Table 6 shows the calculated formula for syngas lower heating value (LHV), cold gas efficiency (CGE), and carbon conversion (CC) of the gasification process. The results are presented in Fig. 9. The LHV of syngas from the downdraft gasification experiment (H/D = 1.38) was 4.38 MJ/N m3. When the aspect ratio was reduced to 1, the LHV of syngas was increased to 4.49 MJ/N m3. Conversely, the syngas LHV from the gasifier with the 1.82 aspect ratio was 4.29 MJ/N m3. These results present the inverse correlation between the aspect ratios and the LHV of the product gas. The CGE of the process was in range of 29.66% to 31.00% while CC was 79.59% to 80.87%. The trend of CGE was similar to the LHV of the syngas; the CGE of a 9.18 mm woodchip downdraft gasifier was approximately 48% at ER 0.325 (Jayathilake and Rudra 2017).
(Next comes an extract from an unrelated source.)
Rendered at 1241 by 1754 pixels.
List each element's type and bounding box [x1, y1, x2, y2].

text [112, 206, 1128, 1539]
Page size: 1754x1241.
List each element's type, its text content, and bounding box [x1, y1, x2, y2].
Table 6 Heating value, cold gas efficiency, and carbon conversion calculation formulae
Fig. 9
figure 9

Prediction of syngas heating value, cold gas efficiency, and carbon conversion efficiency

5 Conclusions

This paper investigated two-dimensional CFD modeling of a downdraft gasifier with pilot-scale experiment verification using wood pellet as fuel. Three main parameters were used in the verification process, namely, fuel consumption, temperature profile, and syngas composition. After the developed model was verified, the effects of aspect ratios on temperature and syngas composition were investigated. It can be concluded that:

  1. (1)

    The wood pellet consumption rate from the pilot-scale downdraft gasification experiment was 1.750 ± 0.048 g/s. The error from the simulation result was less than 2%.

  2. (2)

    The average steady state temperature of the experimental and simulated results was 1240.32 ± 14.20 and 1256.46 ± 9.90 K, respectively, presenting an error of 1.3%.

  3. (3)

    From the simulation results, the concentrations of each species—CO, CO2, H2, and CH4—were 20.42 vol%, 15.09 vol%, 8.02 vol%, and 2.6 vol%, respectively, which was comparable to the composition of the synthesis gas from the experiment (20.00 vol%, 15.48 vol%, 8.00 vol%, and 2.65 vol%).

  4. (4)

    The average temperatures during the steady state of the gasifier with aspect ratios of H/D 1.00, 1.38, and 1.82 were 978.77 ± 11.60, 1256.46 ± 9.90, and 1368.94 ± 9.20 K, respectively. The 1.82 aspect ratio reactor had the smallest diameter so the radiative heat transferred from the reactor wall affected the temperature in the reactor.

  5. (5)

    CO, CO2, H2, CH4, concentrations of the reactor aspect ratio 1.00 were 20.26%, 14.77%, 8.18%, and 2.92%, respectively. When the aspect ratio of the reactor was increased to 1.82, the volumetric yields of the CO, CO2, H2, CH4 were 20.17%, 15.05%, 8.64%, and 2.27%, respectively. CO2 and H2 volume fraction increased in the case of the high aspect ratio reactor whereas the CH4 volume fraction decreased.

  6. (6)

    The LHV of syngas was in the range of 4.29 to 4.49 MJ/N m3. Cold gas efficiency of the process was 29.66% to 31.00% and carbon conversion was 79.59% to 80.87%.